Monday, January 18, 2010

Longer-term engagement in Haiti: Beware the Insta-Pundits

Revealing just how much our foreign policy discourse has changed over the last decade, the discussion of humanitarian relief for Haiti in the aftermath of the earthquake has quickly turned to considering what if any form longer-term US engagement should take. This is a good thing, but a serious danger lurks as the denizens of security think tanks and policy shops try to quickly develop some expertise on a situation they have, for the most part, ignored. Although there are a handful of Haiti-hands scattered through-out the administration and the foreign-policy firmament, I worry that too many will succumb to the urge to fill in the gaps in their knowledge with what passes for 'received wisdom.'

What do I mean? Check out this briefing from the Center for Defense Studies at the American Enterprise Institute. Not my favorite institution at the best of times, but to get this much wrong in only two and half pages is, well, remarkable. Aristide was removed in 2004, not 2006. Comparing Haiti today to Somalia in 1993 is absurd - I don't think I even have to explain why. And in claiming that the UN peacekeeping mission (aka MINUSTAH) has "been struggling to counter the activities of gangs and other armed groups—the primary power‐brokers in the embattled nation," AEI manages to simultaneously be several years out of date on the security situation, and unfairly dismissive of the UN's successes. I'm picking on AEI because Small Wars Journal linked to the article, but I suspect there are other examples out there.
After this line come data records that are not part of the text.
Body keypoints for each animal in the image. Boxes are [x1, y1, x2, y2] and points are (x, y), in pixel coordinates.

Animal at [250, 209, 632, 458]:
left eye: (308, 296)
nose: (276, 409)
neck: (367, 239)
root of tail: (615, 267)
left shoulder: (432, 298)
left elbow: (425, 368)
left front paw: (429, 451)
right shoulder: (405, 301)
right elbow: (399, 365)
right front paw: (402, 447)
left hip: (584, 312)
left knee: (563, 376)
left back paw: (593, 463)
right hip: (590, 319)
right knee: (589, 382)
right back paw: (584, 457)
Between 2005 and 2007, MINUSTAH broke the back of the gangs through intelligence-led joint military-police operations. Following a 'clear-hold-build' pattern, they expanded security bubbles into previously gang-controlled neighborhoods by targeting gang leaders for arrest, stepping up patrols, establishing new police stations and checkpoints, and introducing employment and essential services projects on the heels of security operations. While progress has been slow, the mission has also made important headway on reforming the Haitian National Police. This is not to gloss over the serious problems that persist (and there are plenty), but Haiti in 2010 is not Haiti in 2004, or 1994 for that matter.
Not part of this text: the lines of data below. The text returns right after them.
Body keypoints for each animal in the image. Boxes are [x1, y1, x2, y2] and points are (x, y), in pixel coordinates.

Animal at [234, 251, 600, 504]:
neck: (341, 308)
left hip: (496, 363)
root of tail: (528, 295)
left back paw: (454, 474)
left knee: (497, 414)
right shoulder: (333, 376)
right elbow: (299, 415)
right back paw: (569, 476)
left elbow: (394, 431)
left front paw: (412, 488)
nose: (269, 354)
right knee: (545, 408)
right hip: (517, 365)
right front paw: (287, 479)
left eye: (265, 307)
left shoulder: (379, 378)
Point is, if we want to help prevent Haiti from backsliding, we have to recognize what has changed over the last 6 years. MINUSTAH has had a hard time responding to the earthquake because it has effectively been decapitated by the collapse of its HQ and the death of a significant chunk of its senior staff. It's apparently hamstrung response is not reflective of its role over the last few years, or its potential going forward. Likewise, Brazil, Argentina, Chile, Canada and CARICOM have all been seriously engaged in Haiti, and should be viewed as partners for the development of a regional strategy. While greater US engagement could be critical for re-energizing international efforts, in most cases it would be counter-productive to shoulder them aside.

Bottom line: beware the proliferation of insta-pundits peddling stale-dated information, anecdotes rather than careful assessments, and received wisdom that sounds a little too familiar. We get more than enough of all that on Afghanistan.


  1. General musing question for which I have no answer: if you are a reporter, or someone interested in disseminating information, where exactly do you turn in such instances? Dramatic, sudden, catastrophic? Isn't this a bit like complaining about a sort of intellectual logistics jam: it's often a lot harder to do a thing well than outsiders understand.

    Hmm...what is my point. Oh yeah: I sort of like the steady, reasonable, link a variety of sources methodology of Small Wars Journal. I think, for a layperson like me, it's quite useful. I know, I know, not the point of the post, I was just thinking, meanderingly, outloud.

    Our hospital is going to have a meeting this evening to discuss our hospital missions in Haiti. Will keep you all informed, if pertinent.

  2. Okay, quickly read the article. It's obviously a rough thing, but I don't think it is as bad as you say. The first sentence - minus the Somalia reference - doesn't seem that bad. It will embroil us, even more, in local politics and already the general MSM has reports about this or that official upset with the United States for "taking charge" of the airport. Initial reports with no real basis - in such an event, how could there not be misunderstanding?

    Comment exit question: is it better to have just one country like the US, or someone else, take charge or will high profile instances of wanting to help end up in some competition between countries that actually hurts, not helps, the effort? As usual, I ask questions and have so few answers... .

  3. Jan Egeland on my local television, talking about contigency plans, how thay exist in most of the neighbouring states (he points to Cuba as the best!) and wonders aloud why Haiti has been left behind. The wwhole Aristide debacle during Clinton was weird from a leftist perspective. We just didnt understand why the US backed off and became like that. Why?

    Small nationalistic comment: All the good logistic norwegians have been kicked out of the UN relief effort because they have been loudly pissed about Gaza, unfortunately. So good luck.